• **JOB**:
Line count for "convento": say how many lines of the data contain it, with no other text.

• **ENTRIES SUPPLIED**:
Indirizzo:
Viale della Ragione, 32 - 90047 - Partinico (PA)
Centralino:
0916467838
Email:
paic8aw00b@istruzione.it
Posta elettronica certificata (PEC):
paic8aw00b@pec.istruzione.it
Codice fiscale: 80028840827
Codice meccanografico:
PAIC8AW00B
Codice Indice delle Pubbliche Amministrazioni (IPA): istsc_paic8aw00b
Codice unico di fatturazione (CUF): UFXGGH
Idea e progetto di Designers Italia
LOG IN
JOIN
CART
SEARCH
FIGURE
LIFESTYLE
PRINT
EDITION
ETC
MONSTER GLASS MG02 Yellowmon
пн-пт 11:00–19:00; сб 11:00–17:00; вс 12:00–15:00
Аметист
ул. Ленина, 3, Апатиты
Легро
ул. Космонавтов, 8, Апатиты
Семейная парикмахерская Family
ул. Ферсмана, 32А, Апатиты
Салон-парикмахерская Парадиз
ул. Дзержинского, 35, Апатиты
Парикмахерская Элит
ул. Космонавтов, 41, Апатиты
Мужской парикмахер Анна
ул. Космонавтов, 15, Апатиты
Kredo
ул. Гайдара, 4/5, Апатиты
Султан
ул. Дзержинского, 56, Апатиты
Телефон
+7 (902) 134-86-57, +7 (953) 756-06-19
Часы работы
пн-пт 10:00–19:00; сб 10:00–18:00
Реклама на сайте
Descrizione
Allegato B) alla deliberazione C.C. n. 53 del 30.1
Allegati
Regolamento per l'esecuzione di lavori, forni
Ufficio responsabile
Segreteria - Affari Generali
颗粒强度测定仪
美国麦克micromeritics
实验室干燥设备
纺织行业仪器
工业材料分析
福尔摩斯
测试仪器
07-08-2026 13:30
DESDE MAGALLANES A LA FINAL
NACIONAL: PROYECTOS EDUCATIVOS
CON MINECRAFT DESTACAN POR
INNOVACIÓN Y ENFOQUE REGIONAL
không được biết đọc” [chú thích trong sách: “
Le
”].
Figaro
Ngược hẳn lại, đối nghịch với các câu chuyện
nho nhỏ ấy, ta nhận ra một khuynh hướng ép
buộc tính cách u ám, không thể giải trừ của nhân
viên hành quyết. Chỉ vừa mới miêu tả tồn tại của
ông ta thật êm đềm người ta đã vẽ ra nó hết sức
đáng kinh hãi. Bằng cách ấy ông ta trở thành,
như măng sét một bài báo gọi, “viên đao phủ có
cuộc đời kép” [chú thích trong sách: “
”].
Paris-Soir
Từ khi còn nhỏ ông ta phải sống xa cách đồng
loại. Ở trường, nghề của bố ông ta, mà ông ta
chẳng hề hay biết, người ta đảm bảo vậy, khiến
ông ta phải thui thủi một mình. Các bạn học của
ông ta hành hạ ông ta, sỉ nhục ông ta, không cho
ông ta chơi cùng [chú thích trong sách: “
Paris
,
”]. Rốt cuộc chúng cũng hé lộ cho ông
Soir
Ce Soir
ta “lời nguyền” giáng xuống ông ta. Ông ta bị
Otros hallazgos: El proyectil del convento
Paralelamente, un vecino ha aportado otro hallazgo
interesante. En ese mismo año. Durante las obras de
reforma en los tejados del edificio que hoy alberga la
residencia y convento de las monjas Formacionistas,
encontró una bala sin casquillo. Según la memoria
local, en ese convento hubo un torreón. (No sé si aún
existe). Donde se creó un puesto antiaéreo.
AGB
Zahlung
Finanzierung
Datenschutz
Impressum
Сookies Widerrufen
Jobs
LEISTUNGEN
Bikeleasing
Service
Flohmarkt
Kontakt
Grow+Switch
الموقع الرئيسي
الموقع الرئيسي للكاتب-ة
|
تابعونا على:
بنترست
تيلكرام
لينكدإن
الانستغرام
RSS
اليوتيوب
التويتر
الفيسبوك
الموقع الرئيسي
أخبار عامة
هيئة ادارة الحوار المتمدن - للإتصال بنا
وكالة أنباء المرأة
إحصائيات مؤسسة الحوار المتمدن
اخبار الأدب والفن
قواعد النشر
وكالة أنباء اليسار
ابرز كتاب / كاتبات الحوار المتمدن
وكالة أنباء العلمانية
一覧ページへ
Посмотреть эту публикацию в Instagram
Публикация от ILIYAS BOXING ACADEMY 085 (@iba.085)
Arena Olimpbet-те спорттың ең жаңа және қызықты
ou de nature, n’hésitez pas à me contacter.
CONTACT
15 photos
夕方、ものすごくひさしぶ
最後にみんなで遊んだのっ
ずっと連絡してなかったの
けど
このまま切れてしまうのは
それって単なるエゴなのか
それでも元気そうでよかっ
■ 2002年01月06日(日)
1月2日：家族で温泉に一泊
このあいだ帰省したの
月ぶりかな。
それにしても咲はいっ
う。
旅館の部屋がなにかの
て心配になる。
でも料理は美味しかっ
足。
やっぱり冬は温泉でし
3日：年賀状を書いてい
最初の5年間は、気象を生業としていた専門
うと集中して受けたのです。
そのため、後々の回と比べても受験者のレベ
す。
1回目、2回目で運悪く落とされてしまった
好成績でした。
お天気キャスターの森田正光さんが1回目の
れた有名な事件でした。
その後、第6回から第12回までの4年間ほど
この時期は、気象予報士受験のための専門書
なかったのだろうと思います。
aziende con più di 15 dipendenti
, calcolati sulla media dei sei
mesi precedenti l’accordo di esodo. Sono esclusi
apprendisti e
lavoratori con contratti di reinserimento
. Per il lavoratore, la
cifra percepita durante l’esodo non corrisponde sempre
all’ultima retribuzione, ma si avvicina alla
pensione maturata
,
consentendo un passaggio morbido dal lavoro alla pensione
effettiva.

• **WRITTEN ANSWER**:
3